[Collection entries]
────────────────

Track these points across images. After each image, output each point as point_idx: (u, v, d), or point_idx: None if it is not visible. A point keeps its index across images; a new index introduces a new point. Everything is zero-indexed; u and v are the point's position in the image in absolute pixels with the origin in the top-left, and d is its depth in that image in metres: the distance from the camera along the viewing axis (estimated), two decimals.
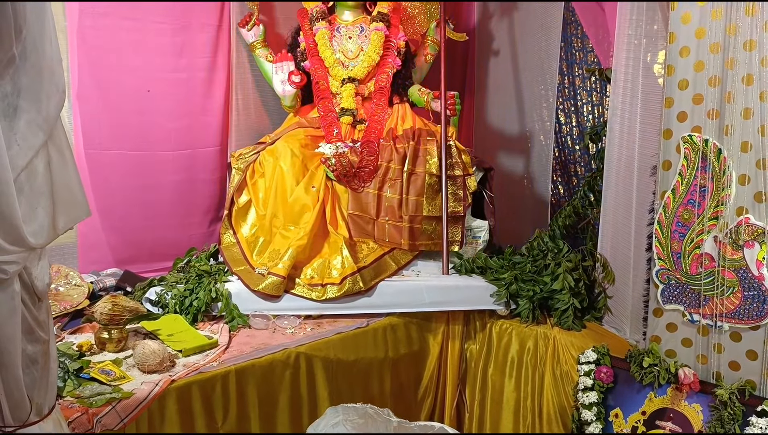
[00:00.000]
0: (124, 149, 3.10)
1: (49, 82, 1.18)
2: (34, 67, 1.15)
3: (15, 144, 1.13)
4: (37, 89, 1.16)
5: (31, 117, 1.15)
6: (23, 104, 1.14)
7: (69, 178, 1.24)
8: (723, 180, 1.92)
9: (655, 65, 2.57)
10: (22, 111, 1.14)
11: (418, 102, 3.31)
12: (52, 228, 1.20)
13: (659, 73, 2.46)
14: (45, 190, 1.18)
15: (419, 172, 2.95)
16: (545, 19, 3.43)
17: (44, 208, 1.18)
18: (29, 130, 1.15)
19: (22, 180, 1.15)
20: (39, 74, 1.16)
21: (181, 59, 3.20)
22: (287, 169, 2.95)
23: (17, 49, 1.14)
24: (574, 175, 3.71)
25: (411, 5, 3.45)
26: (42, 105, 1.16)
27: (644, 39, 2.50)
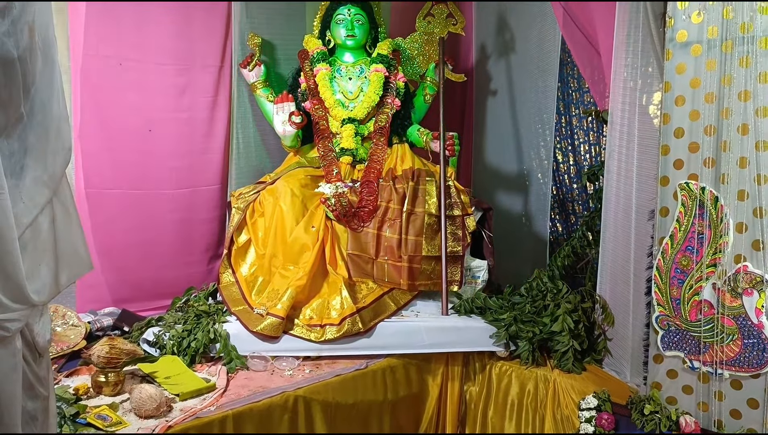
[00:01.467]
0: (124, 188, 3.12)
1: (56, 140, 1.19)
2: (41, 125, 1.17)
3: (20, 201, 1.14)
4: (43, 147, 1.17)
5: (37, 174, 1.17)
6: (30, 162, 1.16)
7: (73, 234, 1.25)
8: (720, 227, 1.94)
9: (650, 106, 2.60)
10: (29, 169, 1.16)
11: (418, 142, 3.35)
12: (55, 284, 1.21)
13: (655, 114, 2.49)
14: (49, 247, 1.19)
15: (418, 212, 2.97)
16: (542, 62, 3.48)
17: (47, 265, 1.19)
18: (35, 187, 1.16)
19: (27, 237, 1.15)
20: (46, 132, 1.18)
21: (182, 99, 3.24)
22: (287, 209, 2.97)
23: (25, 108, 1.15)
24: (572, 214, 3.73)
25: (410, 46, 3.51)
26: (48, 163, 1.18)
27: (639, 81, 2.54)
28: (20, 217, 1.13)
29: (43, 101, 1.17)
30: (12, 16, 1.12)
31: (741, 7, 1.85)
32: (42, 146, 1.17)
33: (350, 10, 3.30)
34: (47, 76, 1.17)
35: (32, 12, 1.15)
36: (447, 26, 3.29)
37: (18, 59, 1.14)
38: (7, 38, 1.12)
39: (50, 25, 1.20)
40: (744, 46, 1.86)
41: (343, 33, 3.31)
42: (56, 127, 1.19)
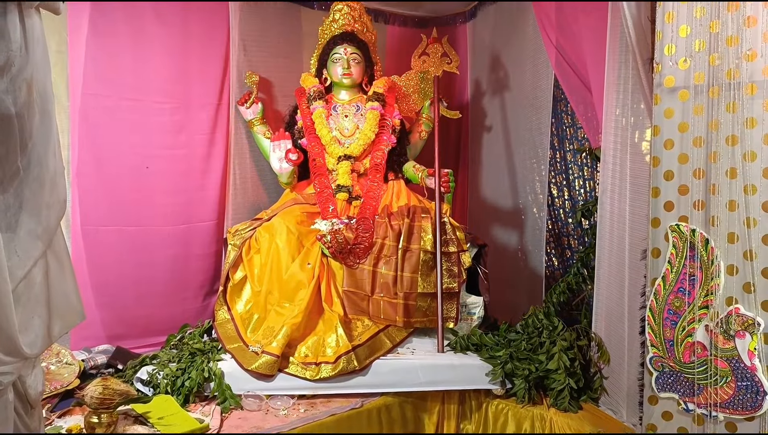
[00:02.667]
0: (120, 225, 3.13)
1: (51, 193, 1.21)
2: (37, 179, 1.19)
3: (15, 255, 1.15)
4: (38, 201, 1.19)
5: (31, 228, 1.18)
6: (24, 216, 1.17)
7: (66, 285, 1.26)
8: (712, 269, 1.95)
9: (643, 143, 2.63)
10: (23, 222, 1.17)
11: (413, 178, 3.38)
12: (48, 337, 1.21)
13: (647, 150, 2.51)
14: (42, 299, 1.20)
15: (414, 249, 2.98)
16: (536, 99, 3.53)
17: (40, 317, 1.20)
18: (29, 241, 1.17)
19: (20, 290, 1.16)
20: (41, 186, 1.19)
21: (180, 136, 3.28)
22: (283, 246, 2.98)
23: (22, 163, 1.17)
24: (568, 248, 3.74)
25: (406, 84, 3.56)
26: (43, 216, 1.19)
27: (632, 118, 2.57)
28: (14, 270, 1.14)
29: (40, 156, 1.19)
30: (11, 73, 1.14)
31: (727, 55, 1.90)
32: (37, 200, 1.19)
33: (347, 49, 3.36)
34: (44, 130, 1.20)
35: (31, 68, 1.18)
36: (442, 65, 3.35)
37: (16, 115, 1.16)
38: (5, 95, 1.14)
39: (48, 80, 1.23)
40: (731, 92, 1.89)
41: (339, 71, 3.36)
42: (52, 180, 1.21)
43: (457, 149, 4.11)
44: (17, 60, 1.15)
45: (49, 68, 1.24)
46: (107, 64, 3.02)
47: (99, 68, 3.00)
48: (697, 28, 1.97)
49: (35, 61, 1.18)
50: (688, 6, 1.97)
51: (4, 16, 1.14)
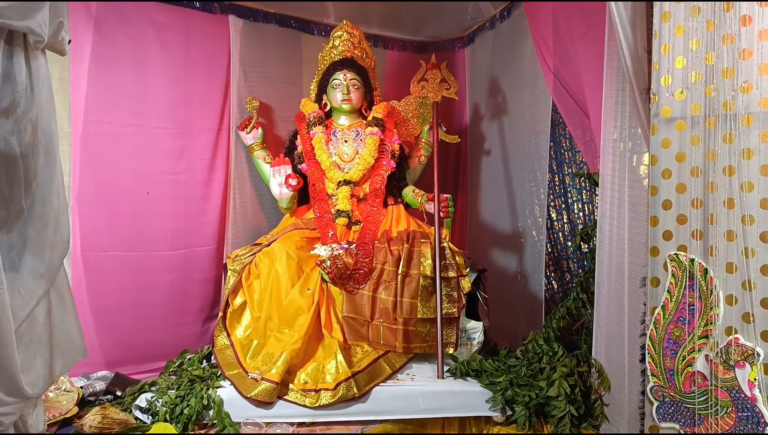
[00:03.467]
0: (120, 250, 3.14)
1: (54, 232, 1.22)
2: (41, 218, 1.20)
3: (18, 295, 1.16)
4: (42, 240, 1.20)
5: (34, 267, 1.19)
6: (28, 256, 1.18)
7: (68, 323, 1.26)
8: (711, 299, 1.96)
9: (641, 167, 2.64)
10: (27, 262, 1.18)
11: (413, 203, 3.39)
12: (49, 376, 1.21)
13: (645, 174, 2.53)
14: (44, 339, 1.20)
15: (413, 274, 2.98)
16: (534, 124, 3.55)
17: (42, 357, 1.20)
18: (32, 280, 1.18)
19: (23, 330, 1.17)
20: (45, 226, 1.20)
21: (180, 161, 3.30)
22: (282, 272, 2.98)
23: (26, 203, 1.18)
24: (567, 271, 3.74)
25: (405, 109, 3.59)
26: (46, 255, 1.20)
27: (629, 142, 2.58)
28: (17, 310, 1.15)
29: (44, 195, 1.20)
30: (16, 114, 1.16)
31: (722, 86, 1.92)
32: (41, 239, 1.20)
33: (346, 75, 3.39)
34: (49, 170, 1.21)
35: (36, 109, 1.20)
36: (441, 90, 3.37)
37: (21, 156, 1.17)
38: (10, 136, 1.15)
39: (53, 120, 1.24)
40: (727, 123, 1.91)
41: (339, 97, 3.39)
42: (55, 219, 1.22)
43: (456, 173, 4.13)
44: (23, 101, 1.16)
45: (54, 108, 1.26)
46: (109, 91, 3.05)
47: (101, 95, 3.03)
48: (692, 60, 1.99)
49: (40, 102, 1.19)
50: (684, 38, 2.00)
51: (10, 58, 1.16)
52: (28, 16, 1.13)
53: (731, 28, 1.90)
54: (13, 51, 1.15)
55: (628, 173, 2.59)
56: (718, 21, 1.93)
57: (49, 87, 1.25)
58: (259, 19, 3.53)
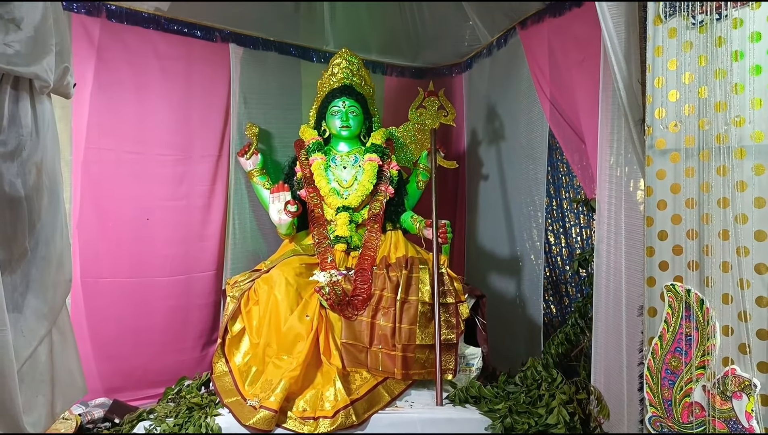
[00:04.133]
0: (120, 277, 3.15)
1: (57, 272, 1.23)
2: (44, 259, 1.21)
3: (21, 335, 1.17)
4: (45, 280, 1.21)
5: (37, 307, 1.20)
6: (31, 296, 1.20)
7: (69, 362, 1.27)
8: (707, 330, 1.97)
9: (638, 192, 2.67)
10: (30, 302, 1.19)
11: (411, 229, 3.41)
12: (50, 415, 1.22)
13: (642, 199, 2.54)
14: (46, 378, 1.21)
15: (412, 300, 2.99)
16: (531, 149, 3.58)
17: (44, 396, 1.21)
18: (35, 320, 1.19)
19: (25, 370, 1.18)
20: (48, 266, 1.22)
21: (180, 187, 3.32)
22: (281, 298, 2.99)
23: (30, 244, 1.20)
24: (566, 296, 3.75)
25: (403, 135, 3.62)
26: (48, 295, 1.21)
27: (626, 167, 2.60)
28: (20, 350, 1.16)
29: (47, 236, 1.22)
30: (22, 158, 1.18)
31: (716, 120, 1.95)
32: (44, 279, 1.21)
33: (345, 102, 3.43)
34: (52, 211, 1.23)
35: (41, 152, 1.22)
36: (438, 117, 3.41)
37: (25, 198, 1.19)
38: (15, 179, 1.17)
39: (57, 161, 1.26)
40: (720, 156, 1.93)
41: (338, 124, 3.42)
42: (58, 259, 1.24)
43: (454, 197, 4.15)
44: (28, 144, 1.19)
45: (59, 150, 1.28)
46: (111, 118, 3.08)
47: (102, 122, 3.06)
48: (686, 94, 2.02)
49: (45, 144, 1.22)
50: (677, 72, 2.03)
51: (16, 103, 1.18)
52: (34, 62, 1.16)
53: (723, 63, 1.93)
54: (19, 96, 1.18)
55: (625, 201, 2.61)
56: (710, 56, 1.97)
57: (54, 130, 1.27)
58: (259, 47, 3.57)
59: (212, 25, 3.40)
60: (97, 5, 3.01)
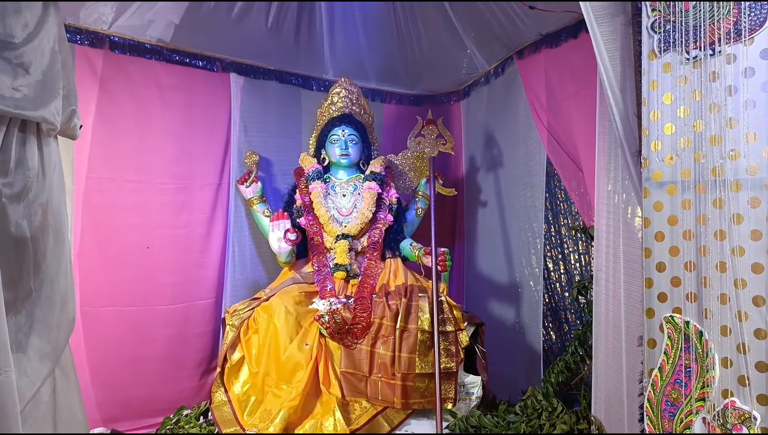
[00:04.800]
0: (119, 305, 3.15)
1: (61, 312, 1.24)
2: (48, 299, 1.22)
3: (24, 375, 1.17)
4: (49, 320, 1.22)
5: (41, 347, 1.21)
6: (34, 337, 1.20)
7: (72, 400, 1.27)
8: (707, 362, 1.97)
9: (636, 219, 2.69)
10: (33, 343, 1.20)
11: (410, 256, 3.42)
12: None
13: (640, 225, 2.56)
14: (48, 417, 1.21)
15: (411, 328, 2.99)
16: (530, 177, 3.61)
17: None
18: (38, 360, 1.20)
19: (28, 411, 1.18)
20: (52, 306, 1.23)
21: (181, 216, 3.33)
22: (281, 327, 2.99)
23: (35, 284, 1.21)
24: (565, 322, 3.76)
25: (402, 163, 3.65)
26: (52, 335, 1.22)
27: (623, 194, 2.62)
28: (23, 391, 1.16)
29: (52, 276, 1.23)
30: (28, 199, 1.19)
31: (711, 153, 1.97)
32: (48, 319, 1.22)
33: (344, 130, 3.46)
34: (57, 251, 1.24)
35: (47, 193, 1.23)
36: (437, 146, 3.44)
37: (31, 238, 1.20)
38: (21, 220, 1.19)
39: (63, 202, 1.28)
40: (716, 189, 1.95)
41: (337, 152, 3.45)
42: (62, 299, 1.25)
43: (452, 223, 4.17)
44: (34, 186, 1.20)
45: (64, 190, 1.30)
46: (112, 148, 3.11)
47: (104, 152, 3.08)
48: (681, 127, 2.05)
49: (51, 185, 1.23)
50: (672, 106, 2.06)
51: (23, 145, 1.20)
52: (42, 106, 1.18)
53: (717, 97, 1.96)
54: (26, 138, 1.20)
55: (623, 229, 2.63)
56: (705, 90, 2.00)
57: (60, 170, 1.29)
58: (259, 76, 3.62)
59: (213, 55, 3.45)
60: (101, 37, 3.05)
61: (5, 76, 1.16)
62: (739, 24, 1.91)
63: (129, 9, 3.00)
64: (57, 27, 1.28)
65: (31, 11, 1.21)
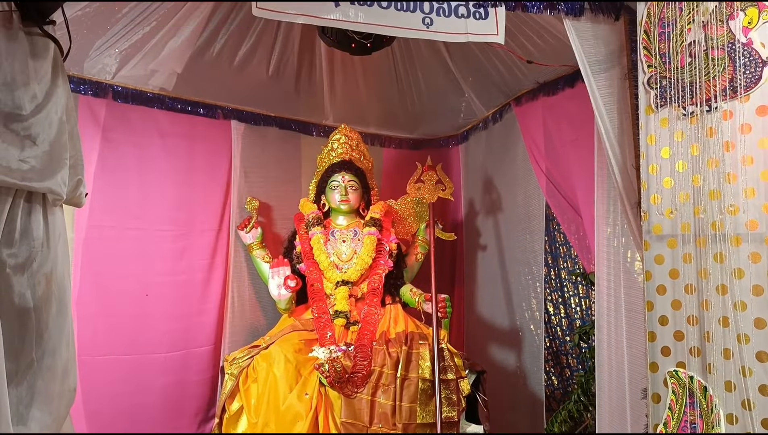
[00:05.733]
0: (117, 354, 3.12)
1: (62, 383, 1.23)
2: (50, 369, 1.22)
3: None
4: (50, 391, 1.21)
5: (42, 418, 1.19)
6: (35, 408, 1.19)
7: None
8: (712, 418, 1.96)
9: (636, 262, 2.69)
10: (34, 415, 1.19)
11: (410, 302, 3.41)
12: None
13: (640, 269, 2.55)
14: None
15: (412, 377, 2.96)
16: (528, 221, 3.62)
17: None
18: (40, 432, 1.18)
19: None
20: (54, 377, 1.22)
21: (180, 262, 3.33)
22: (280, 376, 2.95)
23: (36, 354, 1.20)
24: (567, 367, 3.73)
25: (402, 208, 3.67)
26: (53, 406, 1.21)
27: (623, 238, 2.63)
28: None
29: (54, 346, 1.22)
30: (32, 269, 1.19)
31: (710, 208, 1.99)
32: (49, 390, 1.21)
33: (344, 176, 3.49)
34: (60, 321, 1.23)
35: (51, 263, 1.23)
36: (436, 191, 3.46)
37: (34, 308, 1.20)
38: (25, 290, 1.19)
39: (66, 272, 1.28)
40: (717, 243, 1.97)
41: (337, 198, 3.47)
42: (64, 369, 1.24)
43: (452, 267, 4.17)
44: (39, 256, 1.20)
45: (68, 260, 1.30)
46: (113, 197, 3.12)
47: (105, 201, 3.09)
48: (680, 182, 2.07)
49: (56, 255, 1.24)
50: (671, 160, 2.09)
51: (28, 215, 1.21)
52: (49, 177, 1.19)
53: (715, 153, 1.99)
54: (32, 208, 1.20)
55: (624, 277, 2.63)
56: (703, 145, 2.03)
57: (65, 239, 1.29)
58: (260, 123, 3.65)
59: (215, 103, 3.49)
60: (104, 87, 3.09)
61: (13, 148, 1.17)
62: (735, 81, 1.95)
63: (132, 59, 3.04)
64: (65, 97, 1.30)
65: (40, 83, 1.23)
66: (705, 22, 2.00)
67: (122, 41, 2.90)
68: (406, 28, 2.20)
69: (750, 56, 1.92)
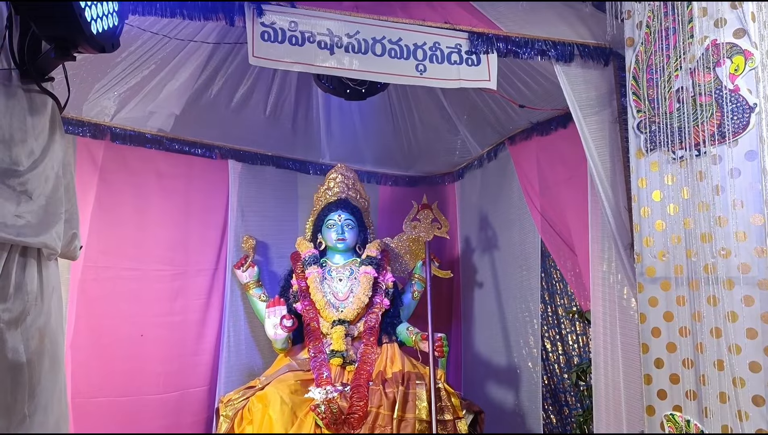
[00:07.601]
0: (111, 396, 3.09)
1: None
2: (42, 425, 1.21)
3: None
4: None
5: None
6: None
7: None
8: None
9: (632, 299, 2.68)
10: None
11: (407, 341, 3.39)
12: None
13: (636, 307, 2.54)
14: None
15: (409, 418, 2.93)
16: (524, 258, 3.63)
17: None
18: None
19: None
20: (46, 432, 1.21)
21: (176, 302, 3.32)
22: (276, 418, 2.92)
23: (29, 410, 1.20)
24: (565, 405, 3.69)
25: (398, 246, 3.68)
26: None
27: (618, 274, 2.63)
28: None
29: (46, 402, 1.22)
30: (25, 323, 1.20)
31: (702, 251, 2.00)
32: None
33: (341, 215, 3.51)
34: (52, 377, 1.23)
35: (44, 317, 1.24)
36: (432, 230, 3.48)
37: (27, 363, 1.20)
38: (18, 344, 1.19)
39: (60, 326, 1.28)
40: (710, 286, 1.98)
41: (333, 237, 3.48)
42: (55, 425, 1.23)
43: (449, 305, 4.16)
44: (33, 310, 1.21)
45: (62, 314, 1.30)
46: (110, 237, 3.13)
47: (102, 241, 3.10)
48: (671, 224, 2.09)
49: (49, 309, 1.24)
50: (662, 204, 2.11)
51: (23, 270, 1.21)
52: (44, 232, 1.20)
53: (705, 196, 2.01)
54: (26, 262, 1.21)
55: (619, 316, 2.62)
56: (693, 189, 2.05)
57: (59, 292, 1.30)
58: (257, 162, 3.69)
59: (212, 143, 3.52)
60: (102, 129, 3.12)
61: (9, 204, 1.19)
62: (723, 126, 1.98)
63: (131, 101, 3.08)
64: (62, 152, 1.32)
65: (38, 139, 1.25)
66: (692, 69, 2.04)
67: (121, 84, 2.95)
68: (400, 74, 2.24)
69: (737, 102, 1.96)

────────────────

# PROBLEM TO SOLVE
Using the data above, output the line that has "9: (655, 65, 2.57)", the line that has "42: (56, 127, 1.19)", and whatever lines fall between, each exactly as it stands and without pictures.

# RESPONSE AREA
9: (655, 65, 2.57)
10: (22, 111, 1.14)
11: (418, 102, 3.31)
12: (52, 228, 1.20)
13: (659, 73, 2.46)
14: (45, 190, 1.18)
15: (419, 172, 2.95)
16: (545, 19, 3.43)
17: (44, 208, 1.18)
18: (29, 130, 1.15)
19: (22, 180, 1.15)
20: (39, 74, 1.16)
21: (181, 59, 3.20)
22: (287, 169, 2.95)
23: (17, 49, 1.14)
24: (574, 175, 3.71)
25: (411, 5, 3.45)
26: (42, 105, 1.16)
27: (644, 39, 2.50)
[00:01.467]
0: (124, 188, 3.12)
1: (56, 140, 1.19)
2: (41, 125, 1.17)
3: (20, 201, 1.14)
4: (43, 147, 1.17)
5: (37, 174, 1.17)
6: (30, 162, 1.16)
7: (73, 234, 1.25)
8: (720, 227, 1.94)
9: (650, 106, 2.60)
10: (29, 169, 1.16)
11: (418, 142, 3.35)
12: (55, 284, 1.21)
13: (655, 114, 2.49)
14: (49, 247, 1.19)
15: (418, 212, 2.97)
16: (542, 62, 3.48)
17: (47, 265, 1.19)
18: (35, 187, 1.16)
19: (27, 237, 1.15)
20: (46, 132, 1.18)
21: (182, 99, 3.24)
22: (287, 209, 2.97)
23: (25, 108, 1.15)
24: (572, 214, 3.73)
25: (410, 46, 3.51)
26: (48, 163, 1.18)
27: (639, 81, 2.54)
28: (20, 217, 1.13)
29: (43, 101, 1.17)
30: (12, 16, 1.12)
31: (741, 7, 1.85)
32: (42, 146, 1.17)
33: (350, 10, 3.30)
34: (47, 76, 1.17)
35: (32, 12, 1.15)
36: (447, 26, 3.29)
37: (18, 59, 1.14)
38: (7, 38, 1.12)
39: (50, 25, 1.20)
40: (744, 46, 1.86)
41: (343, 33, 3.31)
42: (56, 127, 1.19)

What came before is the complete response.